## What to work on
Please copy the entries below word for word, leaving out any image.

## The input
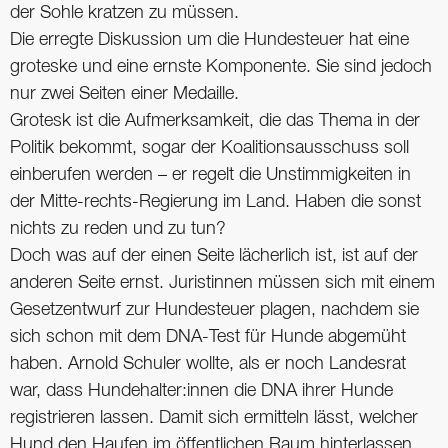
der Sohle kratzen zu müssen.
Die erregte Diskussion um die Hundesteuer hat eine
groteske und eine ernste Komponente. Sie sind jedoch
nur zwei Seiten einer Medaille.
Grotesk ist die Aufmerksamkeit, die das Thema in der
Politik bekommt, sogar der Koalitionsausschuss soll
einberufen werden – er regelt die Unstimmigkeiten in
der Mitte-rechts-Regierung im Land. Haben die sonst
nichts zu reden und zu tun?
Doch was auf der einen Seite lächerlich ist, ist auf der
anderen Seite ernst. Juristinnen müssen sich mit einem
Gesetzentwurf zur Hundesteuer plagen, nachdem sie
sich schon mit dem DNA-Test für Hunde abgemüht
haben. Arnold Schuler wollte, als er noch Landesrat
war, dass Hundehalter:innen die DNA ihrer Hunde
registrieren lassen. Damit sich ermitteln lässt, welcher
Hund den Haufen im öffentlichen Raum hinterlassen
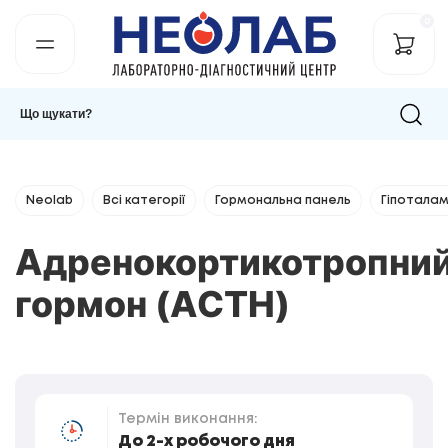
0
Neolab
Всі категорії
Гормональна панель
Гіпоталам
Адренокортикотропни
гормон (ACTH)
Термін виконання:
До 2-х робочого дня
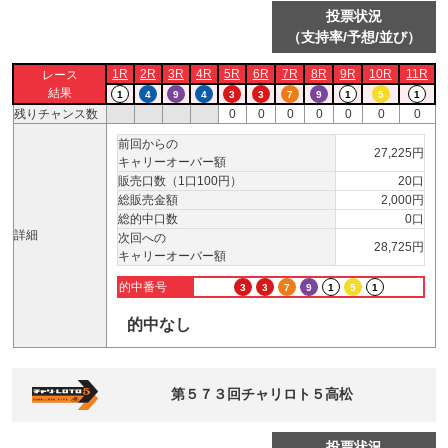
投票状況
（支持率/予想/並び）
1R
2R
3R
4R
5R
6R
7R
8R
9R
10R
11R
レース
結果
1
4
9
4
3
3
7
9
1
5
1
残りチャンス数
0
0
0
0
0
0
0
前回からの
27,225円
キャリーオーバー額
販売口数（1口100円）
20口
総販売金額
2,000円
総的中口数
0口
詳細
次回への
28,725円
キャリーオーバー額
的中番号
3
3
7
9
1
5
1
的中なし
第５７３回チャリロト５高松
投票状況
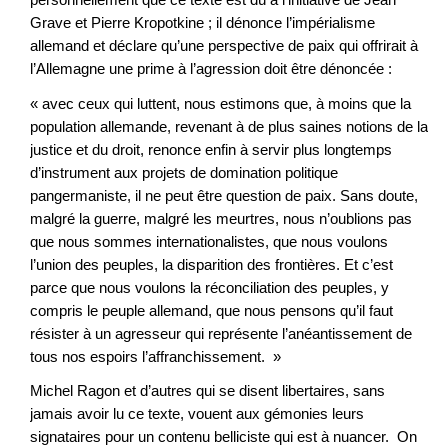
Grave et Pierre Kropotkine ; il dénonce l’impérialisme
allemand et déclare qu’une perspective de paix qui offrirait à
l’Allemagne une prime à l’agression doit être dénoncée :
« avec ceux qui luttent, nous estimons que, à moins que la
population allemande, revenant à de plus saines notions de la
justice et du droit, renonce enfin à servir plus longtemps
d’instrument aux projets de domination politique
pangermaniste, il ne peut être question de paix. Sans doute,
malgré la guerre, malgré les meurtres, nous n’oublions pas
que nous sommes internationalistes, que nous voulons
l’union des peuples, la disparition des frontières. Et c’est
parce que nous voulons la réconciliation des peuples, y
compris le peuple allemand, que nous pensons qu’il faut
résister à un agresseur qui représente l’anéantissement de
tous nos espoirs l’affranchissement. »
Michel Ragon et d’autres qui se disent libertaires, sans
jamais avoir lu ce texte, vouent aux gémonies leurs
signataires pour un contenu belliciste qui est à nuancer. On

## Problem solution
der Sohle kratzen zu müssen.
Die erregte Diskussion um die Hundesteuer hat eine
groteske und eine ernste Komponente. Sie sind jedoch
nur zwei Seiten einer Medaille.
Grotesk ist die Aufmerksamkeit, die das Thema in der
Politik bekommt, sogar der Koalitionsausschuss soll
einberufen werden – er regelt die Unstimmigkeiten in
der Mitte-rechts-Regierung im Land. Haben die sonst
nichts zu reden und zu tun?
Doch was auf der einen Seite lächerlich ist, ist auf der
anderen Seite ernst. Juristinnen müssen sich mit einem
Gesetzentwurf zur Hundesteuer plagen, nachdem sie
sich schon mit dem DNA-Test für Hunde abgemüht
haben. Arnold Schuler wollte, als er noch Landesrat
war, dass Hundehalter:innen die DNA ihrer Hunde
registrieren lassen. Damit sich ermitteln lässt, welcher
Hund den Haufen im öffentlichen Raum hinterlassen
0
Neolab
Всі категорії
Гормональна панель
Гіпоталам
Адренокортикотропни
гормон (ACTH)
Термін виконання:
До 2-х робочого дня
投票状況
（支持率/予想/並び）
1R
2R
3R
4R
5R
6R
7R
8R
9R
10R
11R
レース
結果
1
4
9
4
3
3
7
9
1
5
1
残りチャンス数
0
0
0
0
0
0
0
前回からの
27,225円
キャリーオーバー額
販売口数（1口100円）
20口
総販売金額
2,000円
総的中口数
0口
詳細
次回への
28,725円
キャリーオーバー額
的中番号
3
3
7
9
1
5
1
的中なし
第５７３回チャリロト５高松
投票状況
Grave et Pierre Kropotkine ; il dénonce l’impérialisme
allemand et déclare qu’une perspective de paix qui offrirait à
l’Allemagne une prime à l’agression doit être dénoncée :
« avec ceux qui luttent, nous estimons que, à moins que la
population allemande, revenant à de plus saines notions de la
justice et du droit, renonce enfin à servir plus longtemps
d’instrument aux projets de domination politique
pangermaniste, il ne peut être question de paix. Sans doute,
malgré la guerre, malgré les meurtres, nous n’oublions pas
que nous sommes internationalistes, que nous voulons
l’union des peuples, la disparition des frontières. Et c’est
parce que nous voulons la réconciliation des peuples, y
compris le peuple allemand, que nous pensons qu’il faut
résister à un agresseur qui représente l’anéantissement de
tous nos espoirs l’affranchissement. »
Michel Ragon et d’autres qui se disent libertaires, sans
jamais avoir lu ce texte, vouent aux gémonies leurs
signataires pour un contenu belliciste qui est à nuancer. On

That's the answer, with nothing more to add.